_Information given_

•••••

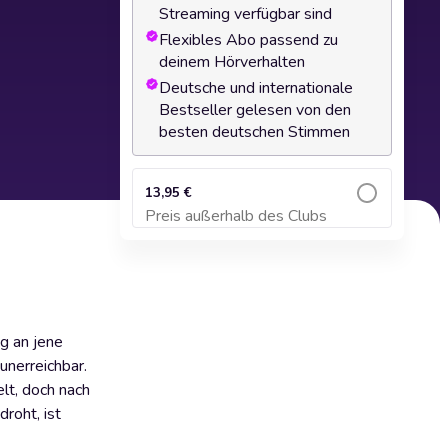
Streaming verfügbar sind
Flexibles Abo passend zu
deinem Hörverhalten
Deutsche und internationale
Bestseller gelesen von den
besten deutschen Stimmen
13,95 €
Preis außerhalb des Clubs
Zum Warenkorb hinzufügen
ng an jene
unerreichbar.
elt, doch nach
roht, ist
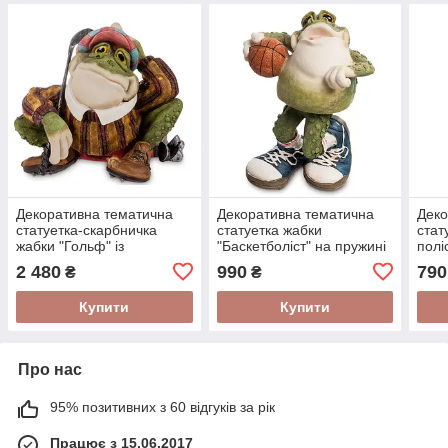
Декоративна тематична
Декоративна тематична
Деко
статуетка-скарбничка
статуетка жабки
стат
жабки "Гольф" із
"Баскетболіст" на пружині
полі
полістоуну від
з полістоуну від
амер
2 480
990
790
₴
₴
американського бренду
американського бренду
Seal
Sealmark
Sealmark
Купити
Купити
Про нас
95% позитивних з 60 відгуків за рік
Працює з 15.06.2017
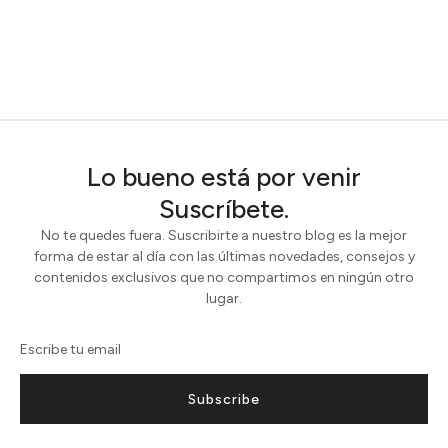
Lo bueno está por venir
Suscríbete.
No te quedes fuera. Suscribirte a nuestro blog es la mejor
forma de estar al día con las últimas novedades, consejos y
contenidos exclusivos que no compartimos en ningún otro
lugar.
Subscribe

•••••

_Exercise requirements_
Wherever an image appears in the data, omit it and repeat everything else exactly.

_Answer to this problem_
Streaming verfügbar sind
Flexibles Abo passend zu
deinem Hörverhalten
Deutsche und internationale
Bestseller gelesen von den
besten deutschen Stimmen
13,95 €
Preis außerhalb des Clubs
Zum Warenkorb hinzufügen
ng an jene
unerreichbar.
elt, doch nach
roht, ist
Декоративна тематична
Декоративна тематична
Деко
статуетка-скарбничка
статуетка жабки
стат
жабки "Гольф" із
"Баскетболіст" на пружині
полі
полістоуну від
з полістоуну від
амер
2 480
990
790
₴
₴
американського бренду
американського бренду
Seal
Sealmark
Sealmark
Купити
Купити
Про нас
95% позитивних з 60 відгуків за рік
Працює з 15.06.2017
Lo bueno está por venir
Suscríbete.
No te quedes fuera. Suscribirte a nuestro blog es la mejor
forma de estar al día con las últimas novedades, consejos y
contenidos exclusivos que no compartimos en ningún otro
lugar.
Subscribe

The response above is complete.